* **EXERCISE DETAILS**:
Below are some entries. Output each one exactly as it appears.

* **STUDY MATERIAL**:
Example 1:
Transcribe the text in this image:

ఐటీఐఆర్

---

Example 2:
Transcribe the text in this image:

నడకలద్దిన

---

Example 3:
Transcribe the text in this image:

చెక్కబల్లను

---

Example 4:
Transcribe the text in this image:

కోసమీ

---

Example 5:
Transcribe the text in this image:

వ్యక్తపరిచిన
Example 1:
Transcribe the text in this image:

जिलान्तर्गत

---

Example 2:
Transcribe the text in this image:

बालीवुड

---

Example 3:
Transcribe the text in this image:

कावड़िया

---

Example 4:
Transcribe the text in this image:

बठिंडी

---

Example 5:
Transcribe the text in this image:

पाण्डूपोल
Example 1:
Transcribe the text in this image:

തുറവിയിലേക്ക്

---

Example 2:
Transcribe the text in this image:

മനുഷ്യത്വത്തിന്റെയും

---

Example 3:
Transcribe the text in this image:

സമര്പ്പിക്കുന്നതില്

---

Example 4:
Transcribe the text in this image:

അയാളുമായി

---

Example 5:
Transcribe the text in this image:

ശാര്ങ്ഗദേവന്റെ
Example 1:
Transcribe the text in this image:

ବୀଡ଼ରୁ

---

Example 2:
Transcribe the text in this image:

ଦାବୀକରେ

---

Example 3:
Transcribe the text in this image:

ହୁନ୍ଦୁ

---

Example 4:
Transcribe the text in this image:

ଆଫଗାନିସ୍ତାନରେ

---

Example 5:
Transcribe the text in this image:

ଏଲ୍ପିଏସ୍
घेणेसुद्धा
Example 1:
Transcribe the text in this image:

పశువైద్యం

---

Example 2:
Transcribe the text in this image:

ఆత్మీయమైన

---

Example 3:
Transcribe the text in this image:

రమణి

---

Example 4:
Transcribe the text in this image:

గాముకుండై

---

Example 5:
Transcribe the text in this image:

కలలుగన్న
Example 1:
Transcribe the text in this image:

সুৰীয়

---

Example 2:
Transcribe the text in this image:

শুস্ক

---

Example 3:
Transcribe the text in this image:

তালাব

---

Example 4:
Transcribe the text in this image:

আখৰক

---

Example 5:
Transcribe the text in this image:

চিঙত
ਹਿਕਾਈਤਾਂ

* **EXERCISE ANSWER**:
Example 1:
Transcribe the text in this image:

ఐటీఐఆర్

---

Example 2:
Transcribe the text in this image:

నడకలద్దిన

---

Example 3:
Transcribe the text in this image:

చెక్కబల్లను

---

Example 4:
Transcribe the text in this image:

కోసమీ

---

Example 5:
Transcribe the text in this image:

వ్యక్తపరిచిన
Example 1:
Transcribe the text in this image:

जिलान्तर्गत

---

Example 2:
Transcribe the text in this image:

बालीवुड

---

Example 3:
Transcribe the text in this image:

कावड़िया

---

Example 4:
Transcribe the text in this image:

बठिंडी

---

Example 5:
Transcribe the text in this image:

पाण्डूपोल
Example 1:
Transcribe the text in this image:

തുറവിയിലേക്ക്

---

Example 2:
Transcribe the text in this image:

മനുഷ്യത്വത്തിന്റെയും

---

Example 3:
Transcribe the text in this image:

സമര്പ്പിക്കുന്നതില്

---

Example 4:
Transcribe the text in this image:

അയാളുമായി

---

Example 5:
Transcribe the text in this image:

ശാര്ങ്ഗദേവന്റെ
Example 1:
Transcribe the text in this image:

ବୀଡ଼ରୁ

---

Example 2:
Transcribe the text in this image:

ଦାବୀକରେ

---

Example 3:
Transcribe the text in this image:

ହୁନ୍ଦୁ

---

Example 4:
Transcribe the text in this image:

ଆଫଗାନିସ୍ତାନରେ

---

Example 5:
Transcribe the text in this image:

ଏଲ୍ପିଏସ୍
घेणेसुद्धा
Example 1:
Transcribe the text in this image:

పశువైద్యం

---

Example 2:
Transcribe the text in this image:

ఆత్మీయమైన

---

Example 3:
Transcribe the text in this image:

రమణి

---

Example 4:
Transcribe the text in this image:

గాముకుండై

---

Example 5:
Transcribe the text in this image:

కలలుగన్న
Example 1:
Transcribe the text in this image:

সুৰীয়

---

Example 2:
Transcribe the text in this image:

শুস্ক

---

Example 3:
Transcribe the text in this image:

তালাব

---

Example 4:
Transcribe the text in this image:

আখৰক

---

Example 5:
Transcribe the text in this image:

চিঙত
ਹਿਕਾਈਤਾਂ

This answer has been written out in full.